How many questions arise in this place, Dogon Nahawa? Constantly the question comes up: Where was God that day? Why was He silent? How could He permit this endless slaughter, this seeming triumph of evil? As I stood on the big concrete mass grave I wept and felt so empty and shallow. I knew that man is nothing but dust.

I read the epitaph on the tombstone of the mass grave that housed over 500 souls

“They cried out with a loud voice, “O Sovereign Lord, holy and true, how long before you will judge and avenge our blood on those who dwell on the earth?” Then they were each given a white robe and told to rest a little longer, until the number of their fellow servants and their brothers should be complete, who were to be killed as they themselves had been.” (Revelations 6:10-11)

And I knew that these people who lay in the grave under my feet are at rest from their labours. I knew they were in a far more better and grander place. I also knew that they were the victors and their killers, the victims.

We cannot peer into God’s mysterious plan – we see only piecemeal, and we would be wrong to set ourselves up as judges of God and history. Then we would not be defending man, but only contributing to His downfall. No – when all is said and done, we must continue to cry out humbly yet insistently to God: Rouse yourself! Do not forget mankind, your creature! And our cry to God must also be a cry that pierces our very heart, a cry that awakens within us God’s hidden presence – so that His power, the power He has planted in our hearts, will not be buried or choked within us by the mire of selfishness, pusillanimity, indifference or opportunism and the current killers doing the biddings of their masters in Southern Kaduna and various other places.

Dave Rotshak Lar at the mass grave.

Let us cry out to God, with all our hearts, at the present hour, when new misfortunes befall us, when all the forces of darkness seem to issue anew from human hearts: whether it is the abuse of God’s name as a means of justifying senseless violence against innocent persons, or the cynicism which refuses to acknowledge God and ridicules faith in Him. Let us cry out to God, that he may draw men and women to conversion and help them to see that violence does not bring peace, but only generates more violence – a morass of devastation in which everyone is ultimately the loser.

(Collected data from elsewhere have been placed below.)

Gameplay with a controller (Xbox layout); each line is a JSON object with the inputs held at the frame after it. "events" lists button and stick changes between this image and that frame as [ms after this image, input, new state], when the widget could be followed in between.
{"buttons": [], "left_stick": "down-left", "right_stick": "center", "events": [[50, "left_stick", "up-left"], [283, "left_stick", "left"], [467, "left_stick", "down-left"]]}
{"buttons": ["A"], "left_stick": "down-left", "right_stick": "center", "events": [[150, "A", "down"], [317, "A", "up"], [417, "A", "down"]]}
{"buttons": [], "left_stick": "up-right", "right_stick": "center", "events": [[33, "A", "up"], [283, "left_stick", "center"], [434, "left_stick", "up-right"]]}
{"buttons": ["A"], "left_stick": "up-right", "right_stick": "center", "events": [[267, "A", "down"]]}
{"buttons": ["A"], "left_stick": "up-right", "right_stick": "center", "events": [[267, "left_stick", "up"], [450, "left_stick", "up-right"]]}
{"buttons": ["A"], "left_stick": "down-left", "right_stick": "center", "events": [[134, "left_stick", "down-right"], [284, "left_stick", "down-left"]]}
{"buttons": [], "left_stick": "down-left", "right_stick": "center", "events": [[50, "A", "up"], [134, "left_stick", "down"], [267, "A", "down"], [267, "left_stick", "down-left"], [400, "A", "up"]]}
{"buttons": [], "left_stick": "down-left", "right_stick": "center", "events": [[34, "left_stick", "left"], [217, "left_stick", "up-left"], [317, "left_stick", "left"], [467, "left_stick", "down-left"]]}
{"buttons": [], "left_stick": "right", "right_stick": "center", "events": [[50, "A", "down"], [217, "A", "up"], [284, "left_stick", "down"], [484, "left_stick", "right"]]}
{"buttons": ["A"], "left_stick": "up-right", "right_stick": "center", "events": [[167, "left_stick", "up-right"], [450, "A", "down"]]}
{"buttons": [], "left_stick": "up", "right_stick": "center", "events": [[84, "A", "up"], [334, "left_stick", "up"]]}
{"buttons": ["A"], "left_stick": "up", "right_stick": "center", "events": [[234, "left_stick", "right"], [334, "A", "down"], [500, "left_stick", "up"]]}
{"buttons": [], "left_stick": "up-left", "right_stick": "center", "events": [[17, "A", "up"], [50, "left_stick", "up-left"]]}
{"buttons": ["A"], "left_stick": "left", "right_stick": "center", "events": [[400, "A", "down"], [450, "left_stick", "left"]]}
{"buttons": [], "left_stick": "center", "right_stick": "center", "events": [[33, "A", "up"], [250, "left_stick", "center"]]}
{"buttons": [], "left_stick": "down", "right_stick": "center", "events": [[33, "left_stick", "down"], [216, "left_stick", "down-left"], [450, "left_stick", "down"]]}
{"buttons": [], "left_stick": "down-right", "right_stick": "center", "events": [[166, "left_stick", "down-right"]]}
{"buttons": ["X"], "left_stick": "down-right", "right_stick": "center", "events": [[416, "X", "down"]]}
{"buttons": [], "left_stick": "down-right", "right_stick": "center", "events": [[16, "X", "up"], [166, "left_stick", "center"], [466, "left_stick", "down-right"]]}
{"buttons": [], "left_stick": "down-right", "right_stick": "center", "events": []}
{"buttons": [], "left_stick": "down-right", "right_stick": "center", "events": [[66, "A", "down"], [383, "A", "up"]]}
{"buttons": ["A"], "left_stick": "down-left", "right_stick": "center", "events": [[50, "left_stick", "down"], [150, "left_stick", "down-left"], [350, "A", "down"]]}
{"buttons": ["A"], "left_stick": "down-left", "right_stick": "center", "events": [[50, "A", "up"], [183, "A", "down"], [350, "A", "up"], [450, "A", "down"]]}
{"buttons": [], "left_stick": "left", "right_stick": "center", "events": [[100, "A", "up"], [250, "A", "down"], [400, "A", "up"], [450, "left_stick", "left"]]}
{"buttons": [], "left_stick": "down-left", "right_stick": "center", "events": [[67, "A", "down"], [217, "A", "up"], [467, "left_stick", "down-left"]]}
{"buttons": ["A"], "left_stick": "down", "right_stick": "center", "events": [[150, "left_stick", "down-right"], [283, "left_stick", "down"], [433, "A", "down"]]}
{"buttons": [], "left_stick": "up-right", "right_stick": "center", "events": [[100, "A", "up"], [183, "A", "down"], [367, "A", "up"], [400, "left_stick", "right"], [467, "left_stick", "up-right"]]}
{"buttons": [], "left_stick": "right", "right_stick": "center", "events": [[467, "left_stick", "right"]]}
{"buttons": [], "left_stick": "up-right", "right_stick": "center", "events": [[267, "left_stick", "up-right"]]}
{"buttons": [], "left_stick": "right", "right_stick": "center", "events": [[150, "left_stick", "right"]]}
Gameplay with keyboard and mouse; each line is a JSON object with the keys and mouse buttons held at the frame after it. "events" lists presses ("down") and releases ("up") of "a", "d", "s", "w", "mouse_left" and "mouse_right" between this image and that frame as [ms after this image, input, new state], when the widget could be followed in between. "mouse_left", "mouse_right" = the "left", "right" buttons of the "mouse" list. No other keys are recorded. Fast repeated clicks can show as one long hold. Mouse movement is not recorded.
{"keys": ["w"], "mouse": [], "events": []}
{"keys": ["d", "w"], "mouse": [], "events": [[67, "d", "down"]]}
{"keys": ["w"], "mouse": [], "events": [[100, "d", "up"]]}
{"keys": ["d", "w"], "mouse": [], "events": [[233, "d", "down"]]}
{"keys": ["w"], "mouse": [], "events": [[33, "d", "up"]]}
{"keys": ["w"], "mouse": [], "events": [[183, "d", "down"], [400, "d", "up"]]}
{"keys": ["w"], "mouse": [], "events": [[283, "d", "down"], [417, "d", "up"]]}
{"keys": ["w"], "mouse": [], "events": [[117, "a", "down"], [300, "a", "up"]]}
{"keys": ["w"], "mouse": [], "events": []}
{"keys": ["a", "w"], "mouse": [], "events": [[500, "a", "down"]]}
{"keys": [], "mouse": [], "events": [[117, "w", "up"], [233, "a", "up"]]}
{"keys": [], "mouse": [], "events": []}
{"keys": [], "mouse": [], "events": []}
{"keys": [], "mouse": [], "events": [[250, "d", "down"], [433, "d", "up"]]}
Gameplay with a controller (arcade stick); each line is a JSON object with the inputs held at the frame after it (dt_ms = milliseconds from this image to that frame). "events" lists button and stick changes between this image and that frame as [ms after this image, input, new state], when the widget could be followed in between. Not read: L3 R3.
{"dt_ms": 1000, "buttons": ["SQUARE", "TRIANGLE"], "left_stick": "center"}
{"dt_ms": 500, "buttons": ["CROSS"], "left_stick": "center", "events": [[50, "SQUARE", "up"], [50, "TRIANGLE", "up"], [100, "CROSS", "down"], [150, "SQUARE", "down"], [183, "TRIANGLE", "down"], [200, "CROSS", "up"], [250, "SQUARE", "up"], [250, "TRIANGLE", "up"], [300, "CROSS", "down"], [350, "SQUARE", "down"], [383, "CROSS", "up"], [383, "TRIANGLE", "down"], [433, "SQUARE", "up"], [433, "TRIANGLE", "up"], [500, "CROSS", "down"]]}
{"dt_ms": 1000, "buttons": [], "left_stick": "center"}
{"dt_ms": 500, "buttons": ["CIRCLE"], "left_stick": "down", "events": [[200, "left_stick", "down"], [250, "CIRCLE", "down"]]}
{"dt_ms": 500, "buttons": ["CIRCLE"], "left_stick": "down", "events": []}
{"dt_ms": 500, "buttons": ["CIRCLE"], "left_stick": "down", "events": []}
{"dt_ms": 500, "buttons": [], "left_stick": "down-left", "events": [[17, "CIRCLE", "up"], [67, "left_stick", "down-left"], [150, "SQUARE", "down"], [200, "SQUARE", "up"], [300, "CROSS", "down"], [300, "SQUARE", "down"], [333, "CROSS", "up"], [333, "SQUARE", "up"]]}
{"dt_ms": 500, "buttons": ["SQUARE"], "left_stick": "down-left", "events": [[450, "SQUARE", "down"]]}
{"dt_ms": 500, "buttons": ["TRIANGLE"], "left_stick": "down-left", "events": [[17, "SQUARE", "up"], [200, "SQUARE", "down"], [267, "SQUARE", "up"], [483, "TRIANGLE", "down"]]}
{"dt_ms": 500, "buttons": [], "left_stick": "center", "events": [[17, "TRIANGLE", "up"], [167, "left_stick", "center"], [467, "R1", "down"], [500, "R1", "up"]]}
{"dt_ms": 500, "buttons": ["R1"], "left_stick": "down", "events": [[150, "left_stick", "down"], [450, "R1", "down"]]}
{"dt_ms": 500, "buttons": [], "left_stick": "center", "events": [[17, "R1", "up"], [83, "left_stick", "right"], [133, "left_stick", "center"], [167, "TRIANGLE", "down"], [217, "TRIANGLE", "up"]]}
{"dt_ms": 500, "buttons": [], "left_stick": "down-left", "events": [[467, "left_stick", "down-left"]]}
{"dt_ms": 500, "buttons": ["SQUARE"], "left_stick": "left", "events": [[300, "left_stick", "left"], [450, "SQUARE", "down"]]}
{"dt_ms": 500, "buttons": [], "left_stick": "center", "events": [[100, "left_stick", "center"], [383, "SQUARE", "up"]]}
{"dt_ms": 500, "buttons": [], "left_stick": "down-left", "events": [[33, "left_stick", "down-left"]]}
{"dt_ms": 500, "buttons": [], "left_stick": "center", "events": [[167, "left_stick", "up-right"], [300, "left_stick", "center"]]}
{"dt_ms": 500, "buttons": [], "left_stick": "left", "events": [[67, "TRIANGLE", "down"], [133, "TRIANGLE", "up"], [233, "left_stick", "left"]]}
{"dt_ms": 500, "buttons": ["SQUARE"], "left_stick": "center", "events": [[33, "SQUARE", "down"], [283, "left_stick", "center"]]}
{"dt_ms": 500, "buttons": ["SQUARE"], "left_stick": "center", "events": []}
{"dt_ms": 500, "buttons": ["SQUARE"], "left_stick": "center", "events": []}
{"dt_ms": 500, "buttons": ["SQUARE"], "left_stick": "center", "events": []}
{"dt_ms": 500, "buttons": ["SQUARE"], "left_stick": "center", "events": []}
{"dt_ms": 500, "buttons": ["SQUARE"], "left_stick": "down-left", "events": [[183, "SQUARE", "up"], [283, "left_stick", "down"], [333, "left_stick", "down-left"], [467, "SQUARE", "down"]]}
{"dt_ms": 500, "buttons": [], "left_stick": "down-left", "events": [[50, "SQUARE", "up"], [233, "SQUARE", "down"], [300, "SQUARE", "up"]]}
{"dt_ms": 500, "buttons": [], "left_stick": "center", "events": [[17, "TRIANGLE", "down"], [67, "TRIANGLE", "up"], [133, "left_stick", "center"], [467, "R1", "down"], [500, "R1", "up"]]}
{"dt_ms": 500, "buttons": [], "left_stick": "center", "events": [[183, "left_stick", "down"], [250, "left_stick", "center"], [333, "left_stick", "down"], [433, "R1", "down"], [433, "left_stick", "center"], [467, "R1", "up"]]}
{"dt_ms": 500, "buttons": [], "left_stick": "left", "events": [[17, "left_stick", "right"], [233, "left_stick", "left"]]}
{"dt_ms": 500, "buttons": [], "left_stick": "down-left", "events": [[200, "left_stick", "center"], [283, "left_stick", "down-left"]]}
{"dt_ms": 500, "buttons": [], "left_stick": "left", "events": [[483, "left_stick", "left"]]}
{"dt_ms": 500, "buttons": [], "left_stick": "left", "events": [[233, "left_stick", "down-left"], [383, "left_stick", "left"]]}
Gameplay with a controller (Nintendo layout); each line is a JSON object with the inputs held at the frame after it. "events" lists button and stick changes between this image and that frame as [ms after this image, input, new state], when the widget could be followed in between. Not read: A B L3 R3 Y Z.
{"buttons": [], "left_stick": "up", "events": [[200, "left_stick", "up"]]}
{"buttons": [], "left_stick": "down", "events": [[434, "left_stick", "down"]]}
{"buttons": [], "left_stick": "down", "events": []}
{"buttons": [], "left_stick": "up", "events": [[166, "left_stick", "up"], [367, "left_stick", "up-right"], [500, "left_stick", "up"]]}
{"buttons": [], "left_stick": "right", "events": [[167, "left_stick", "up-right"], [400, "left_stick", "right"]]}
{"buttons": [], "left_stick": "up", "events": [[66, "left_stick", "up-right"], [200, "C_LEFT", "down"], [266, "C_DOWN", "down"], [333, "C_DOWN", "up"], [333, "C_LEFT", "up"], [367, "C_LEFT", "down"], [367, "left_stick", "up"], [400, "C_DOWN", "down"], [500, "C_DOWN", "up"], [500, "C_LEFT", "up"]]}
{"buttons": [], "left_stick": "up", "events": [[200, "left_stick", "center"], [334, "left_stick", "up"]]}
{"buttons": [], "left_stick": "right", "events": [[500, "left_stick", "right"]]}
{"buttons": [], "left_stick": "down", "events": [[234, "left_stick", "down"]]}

Dogon Nahawa is a place of memory, it is the place of the Shoah. The past is never simply the past. It always has something to say to us; it tells us the paths to take and the paths not to take. As I walked by the grave of those killed, I got a glimpse of the cynicism of a human beings who treated men and women as material objects, and failed to see them as persons embodying the image of God. The graves are pointed reminders. The killers wanted to crush the entire Plateau people, to cancel it from the register of the peoples of the earth. Thus the words of the Psalm: “We are being killed, accounted as sheep for the slaughter” were fulfilled in a terrifying way.

Deep down, those vicious criminals, by wiping out this people, wanted to kill the God who called Abraham, who spoke on Sinai and laid down principles to serve as a guide for mankind, principles that are eternally valid.

At Dogon Nahawa, Plateau State walked through a “valley of darkness.” And so, here in this place, I ended my pilgrimage with a prayer of trust – with one of the Psalms of Israel which is also a prayer of Christians: “The Lord is my shepherd, I shall not want. He makes me lie down in green pastures; he leads me beside still waters; he restores my soul. He leads me in right paths for his name’s sake. Even though I walk through the valley of the shadow of death, I fear no evil; for you are with me; your rod and your staff – they comfort me … I shall dwell in the house of the Lord my whole life long” (Ps 23:1-4, 6).